▸ Text extract
^^^^
What do legislators have to say about the way members of the University of North Carolina Board of Governors are elected?

  • “Is this the way they did the ballots in the Union of Soviet Socialist Republics?”
  • “There’s greater freedom in the Russian Duma, National People’s Congress in China and the Iraqi Congress than we experienced today in the N.C. Senate.”
  • “(The UNC Board is) “a partisan political preserve of one party.”

Was it from frustrated Democrats during elections last legislative session?

Nope! It was 15 years ago – and all from Republicans – former state Sens. Hugh Webster of Caswell County; Robert Pittenger of Mecklenburg County (who later won and lost a U.S. congressional seat) and Hamilton Horton of Forsyth County.

Those Republicans – the others like them including current Senate leader Phil Berger and House Speaker Tim Moore – could have acted on their complaints and reformed the UNC Board member selection process. Instead, they tossed aside their indignation. They doubled down on the system they’d criticized.

The UNC Board of Governors today is less diverse, in every way, than it was 15 years ago when an extensive study concluded the General Assembly “pays little attention” to board members qualifications or “demonstrated interest in higher education.”

It is time for change. Changing state law to give the governor – who has a statewide constituency -- at least a third of the appointments to the board would result in greater diversity and broader perspectives.

Today there are even fewer women (19% compared to 25%) and fewer African-Americans (11% compared to 22%) than 15 years ago. There are more lobbyists and others working in governmental affairs – directly beholden to the actions of the legislature.

The result is a UNC board that is utterly dysfunctional. Want evidence?

  • The board is on it’s third president in three years.
  • There are interim chancellors at four campuses (East Carolina University, UNC-Chapel Hill; Fayetteville State University; and UNC School of the Arts).
  • Board members -- independently, without authorization, full knowledge of other board members or administrators -- hire private investigators to look into official university business
  • One board member has been reprimanded by the state bar (for a non-board matter).

But even all that becomes pale in the light of the most recent management debacle.
^^^^
▸ Data section
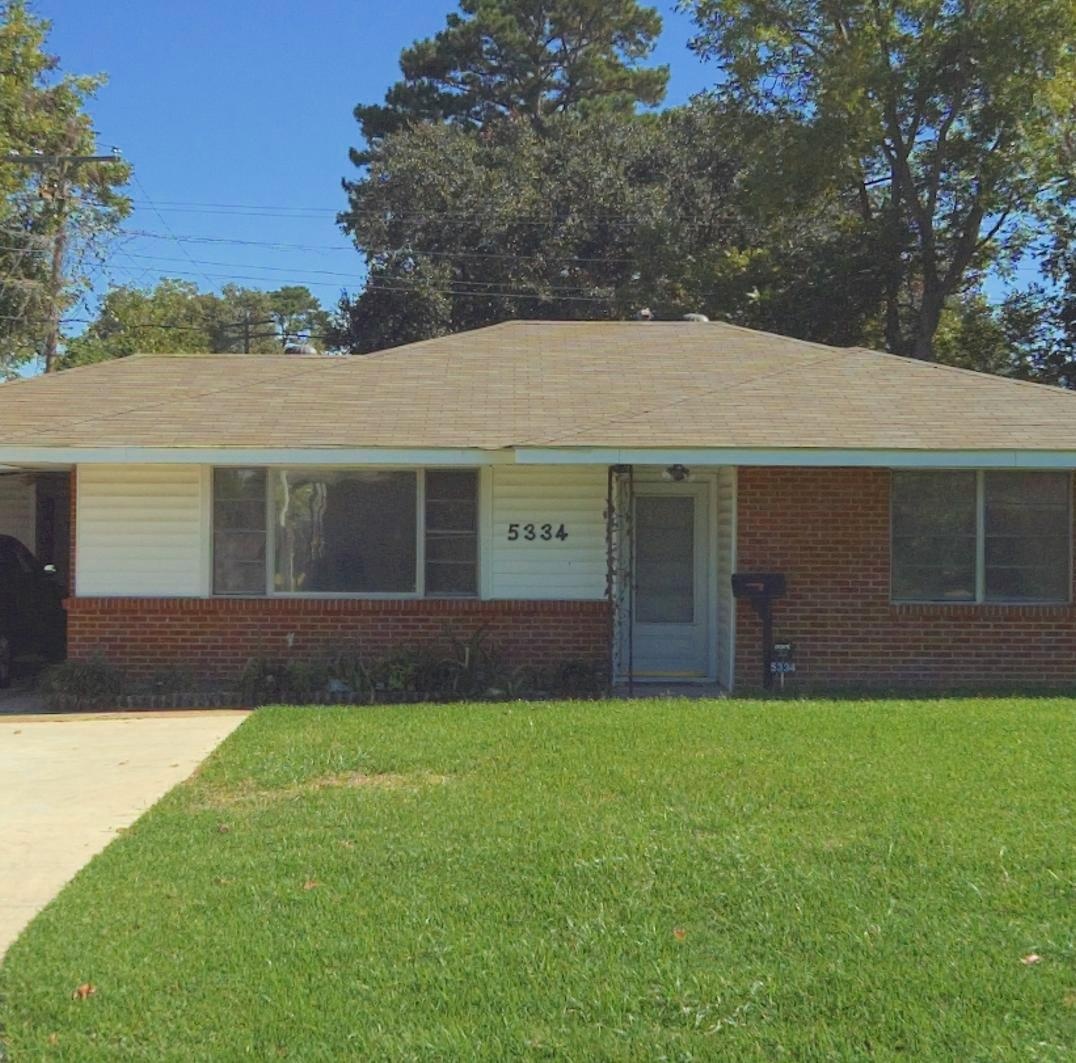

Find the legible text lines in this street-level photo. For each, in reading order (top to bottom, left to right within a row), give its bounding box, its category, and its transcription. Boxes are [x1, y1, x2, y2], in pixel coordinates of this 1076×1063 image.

[506, 522, 570, 542] StreetNumber: 5334
[769, 661, 796, 673] StreetNumber: 5334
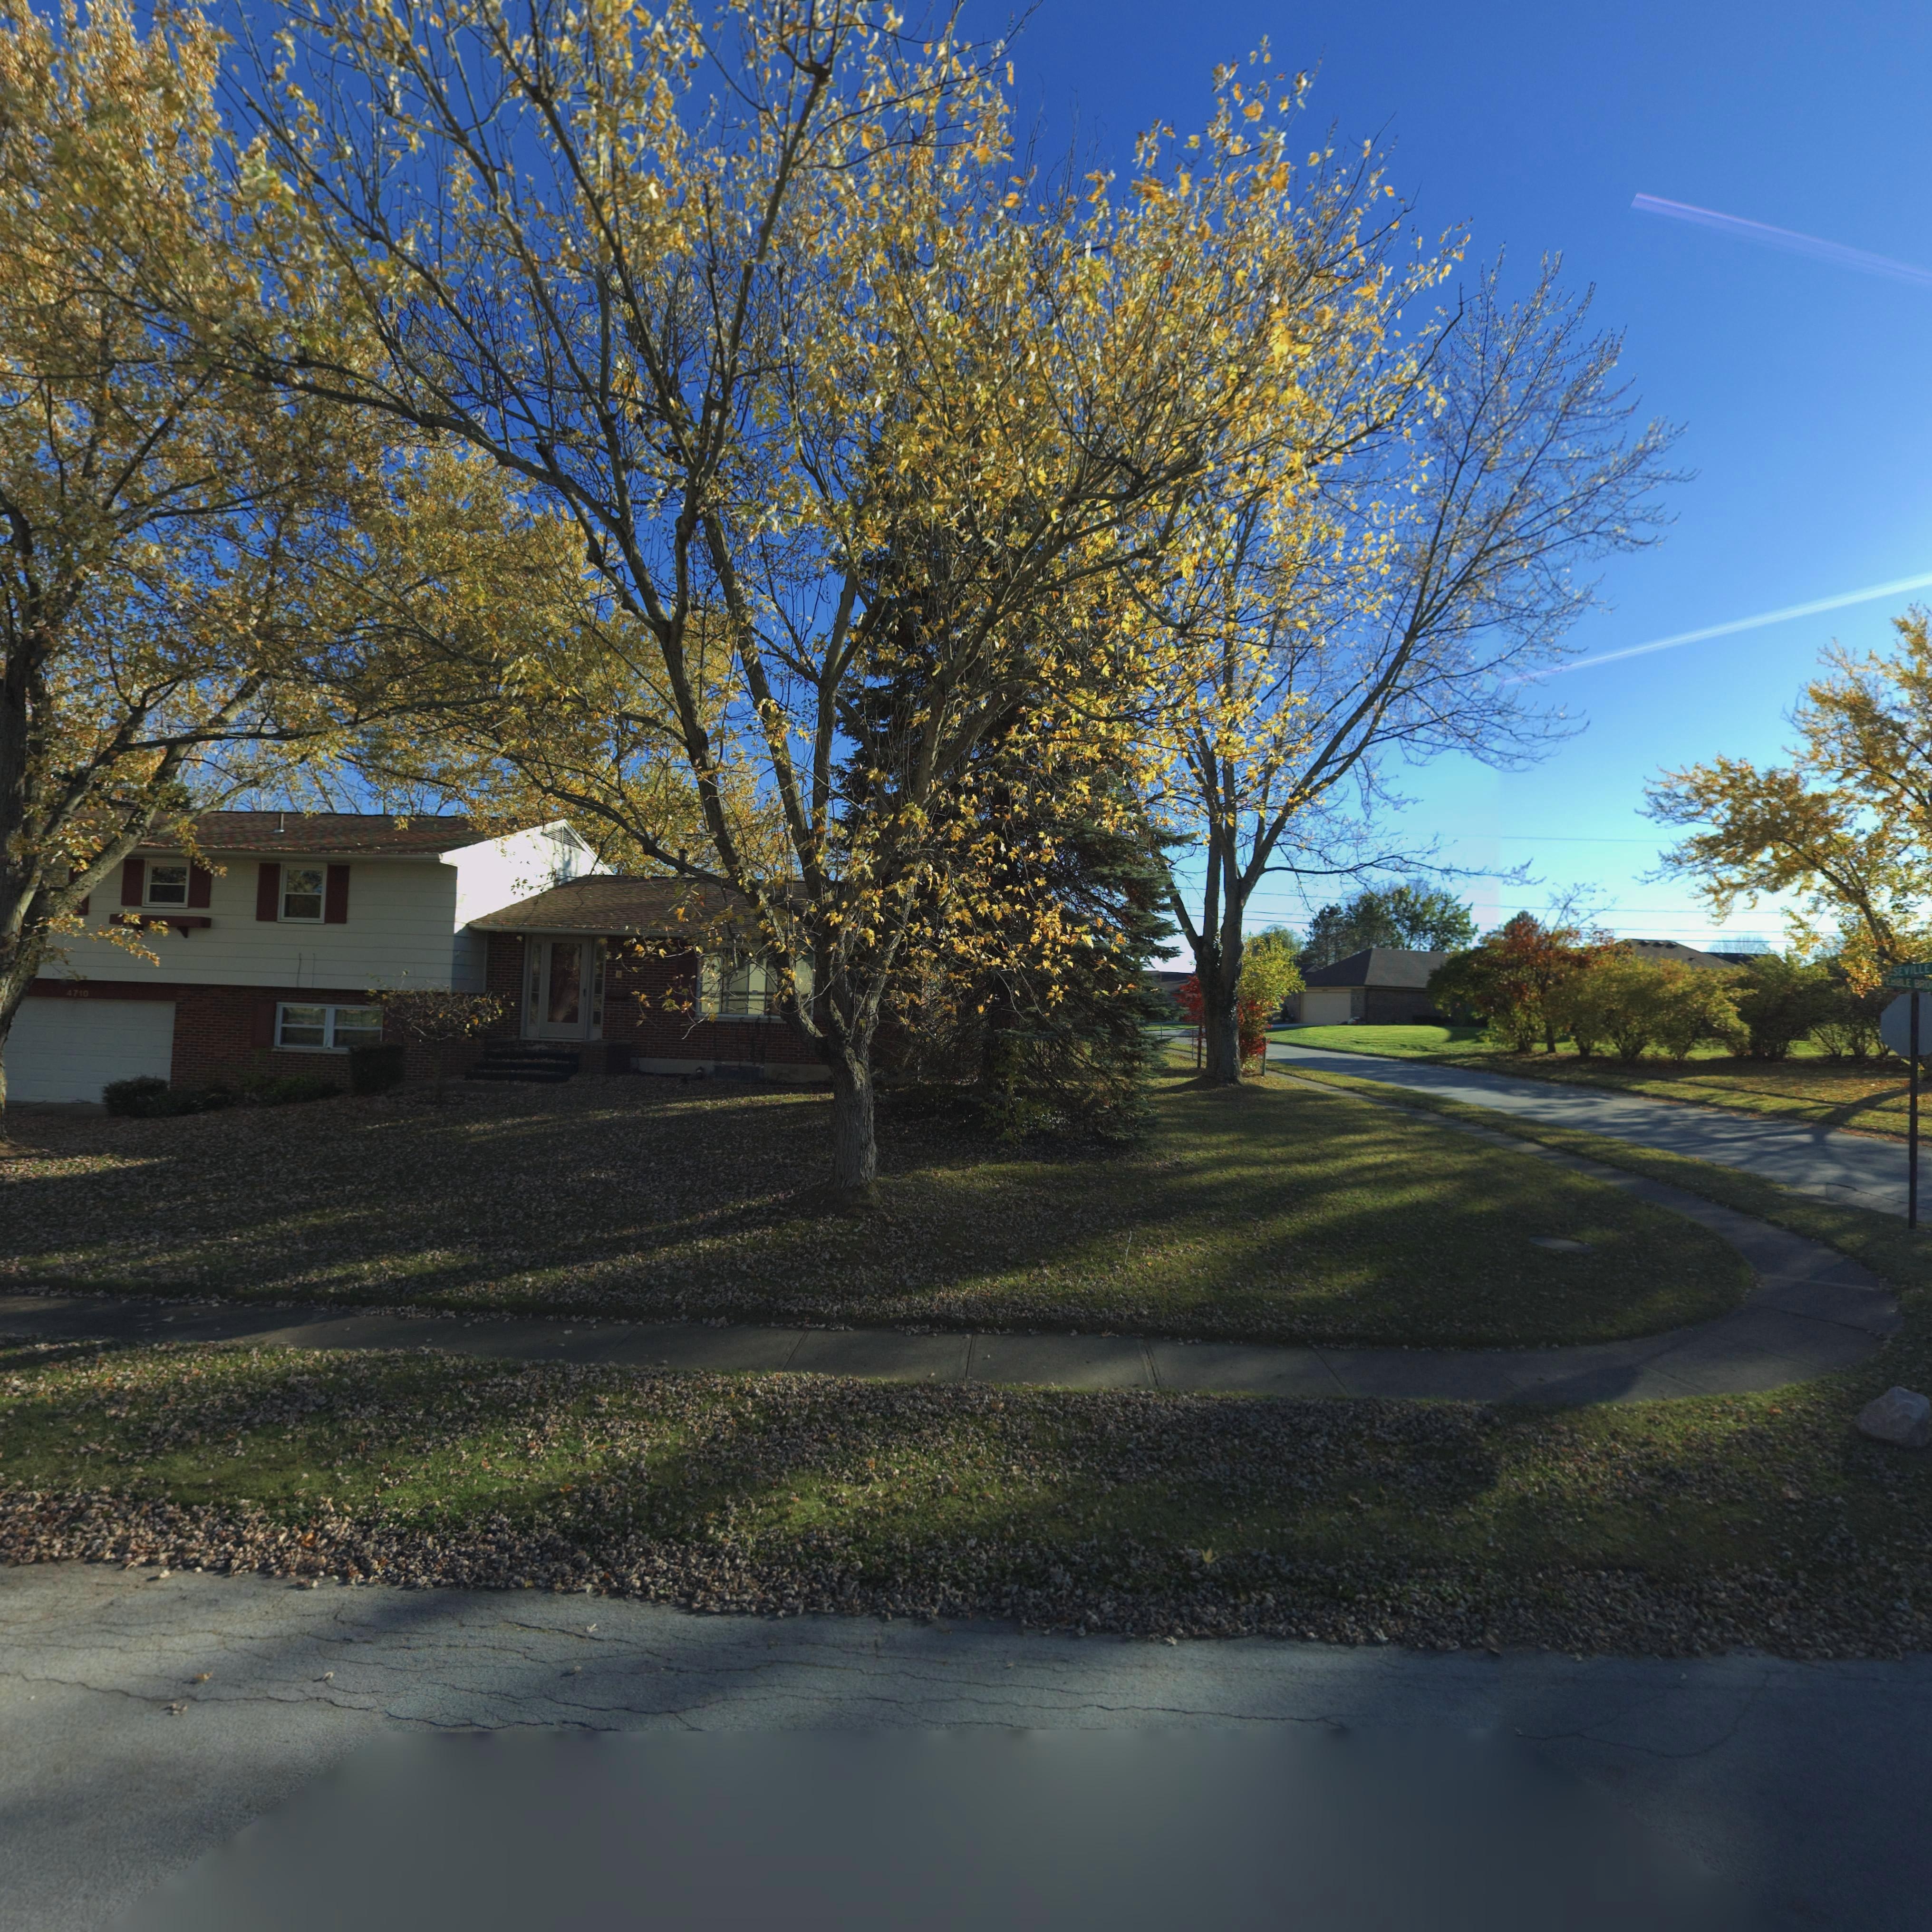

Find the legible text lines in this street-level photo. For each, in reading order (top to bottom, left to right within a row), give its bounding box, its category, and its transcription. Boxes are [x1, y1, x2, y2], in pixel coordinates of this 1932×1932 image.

[65, 989, 89, 997] StreetNumber: 4710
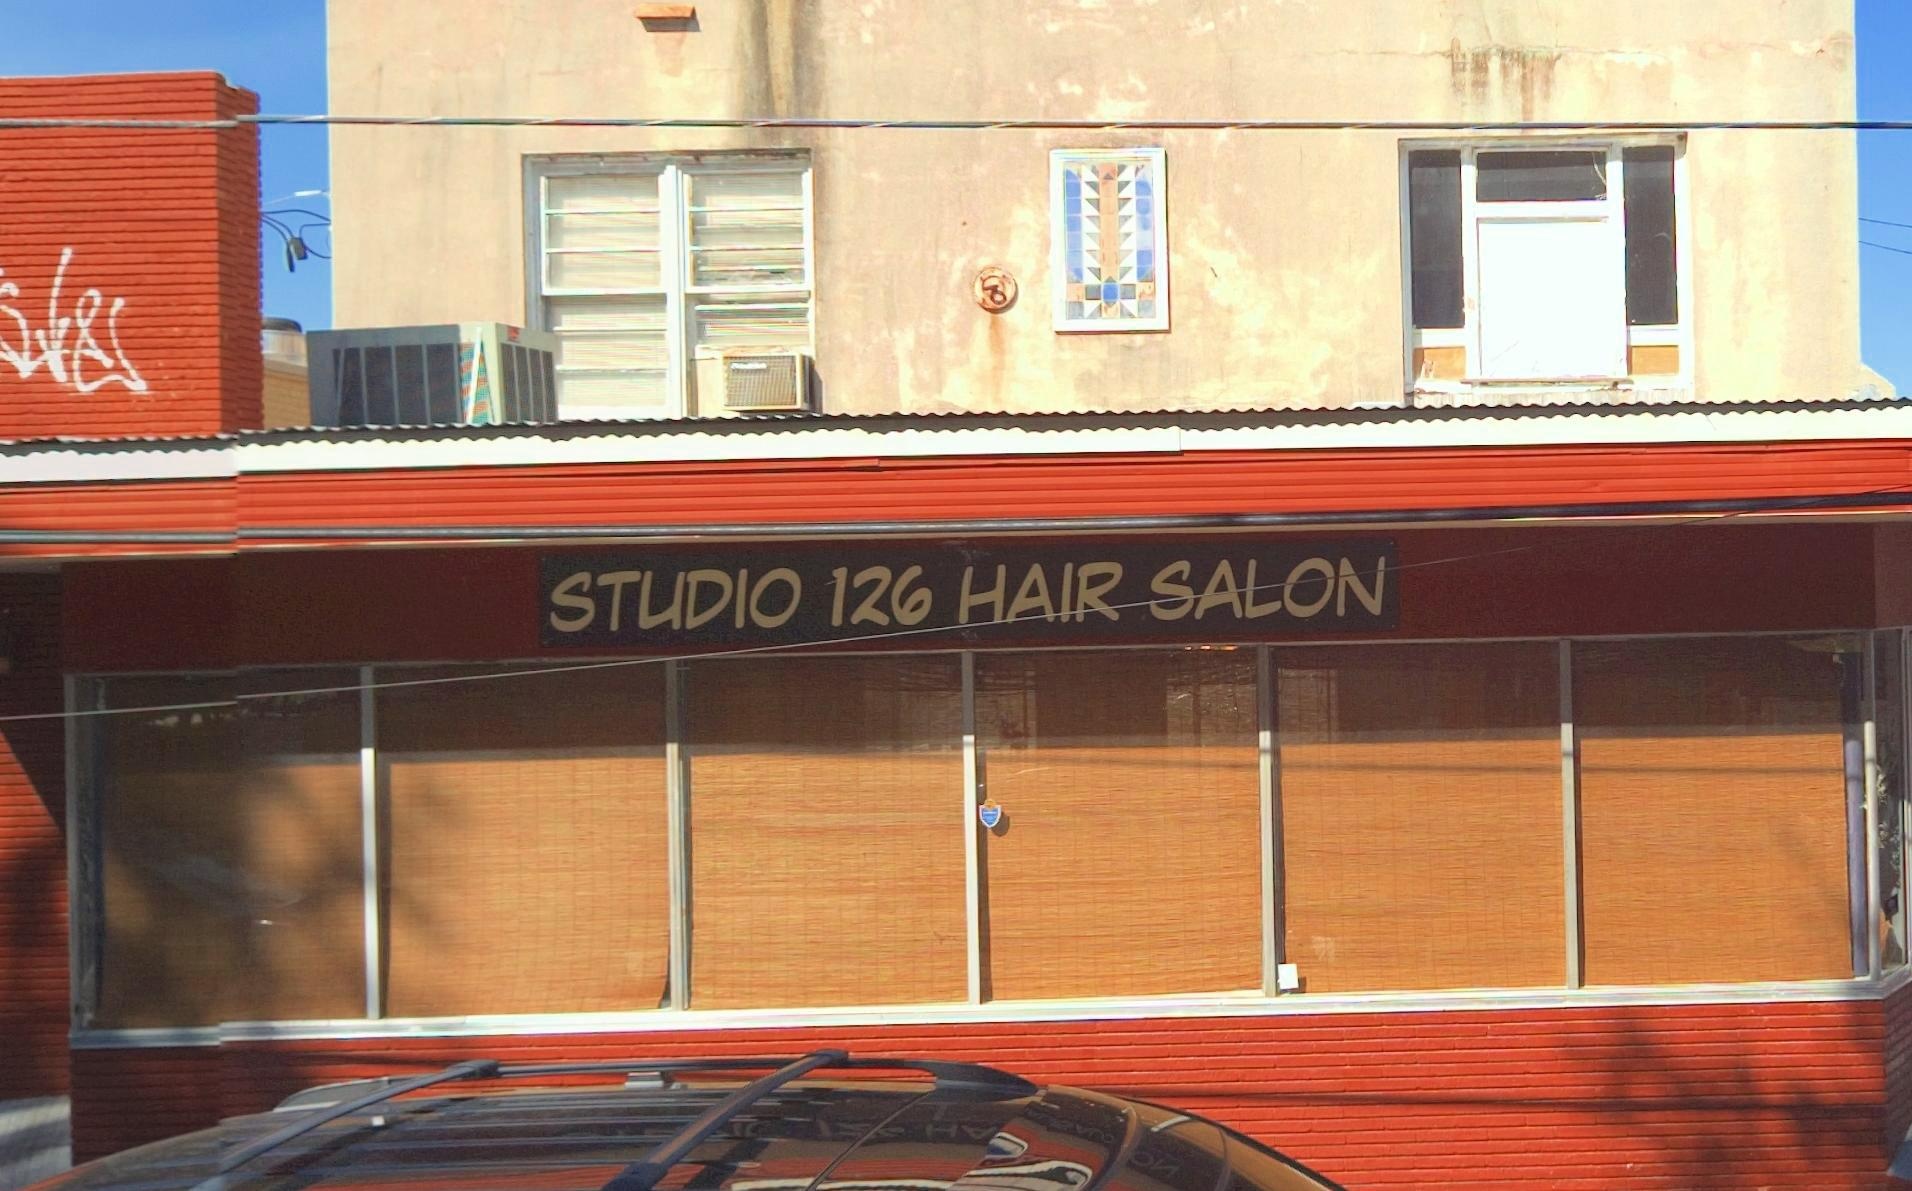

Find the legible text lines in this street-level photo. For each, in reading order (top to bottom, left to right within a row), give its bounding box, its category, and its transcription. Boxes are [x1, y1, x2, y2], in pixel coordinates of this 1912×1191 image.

[544, 554, 1388, 635] BusinessName: STUDIO 126 HAIR SALON
[924, 1120, 1004, 1145] None: H*
[1123, 1144, 1183, 1186] None: O*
^^^^
▸ Given request 1
According to the commentary on the UNC Board of Governors, what percentage of today's board members are African-American?
▸ Given request 2
Go on with the commentary on the UNC Board of Governors, starting right after its last sentence.
The data come from a separate source and are unrelated to the commentary.

▸ Written response 1
11%

▸ Written response 2
A deal to give university property – UNC-Chapel Hill’s Silent Sam along with $2.5 million -- to a group who claim to be descendants Confederate veterans. The Sons of Confederate Veterans deny the horrors of slavery; contest the facts of the origin and outcome of the Civil War. It’s leadership seeks “a return to a godly, stable, tradition-based society with no ‘Northernisms’ attached, a hierarchical society, a majority European-derived country,” said Kirk Lyons, a lawyer who is adjutant of the SVC’s “Isaac Newton Giffen Camp 758” in Black Mountain.
How could a University system that, in its code, pledges to “protect faculty and students in their responsible exercise of the freedom to teach, to learn, and otherwise to seek and speak the truth” do even a dime’s worth of business with this group?
How could the (interim) chancellor of UNC-CH, find any words of praise – or even grudging acceptance – of such a horrible decision. Yet, on the day the settlement was signed, Kevin Guskiewicz offered his “deepest appreciation” to the UNC Board of Governors for “resolving this matter.”

As the interim chancellor has discovered since that day, the “matter” is hardly resolved.

We should ask how any of those involved – from UNC Board members Darrell Allison, Jim Holmes, Wendy Murphy, Anna Nelson and Bob Rucho (who were assigned to deal with the Silent Sam issue) and even to state Superior Court Judge Allan Baddour who signed the consent agreement – how could they have seen this as a good or appropriate deal?

This ideological inbreeding leads to the kind of misguided groupthink that fails to recognize the sheer immorality of doing business with the likes of the Sons of Confederate Veterans.

It is a hurtful insult to the citizens of North Carolina. Alumni and students are astonished.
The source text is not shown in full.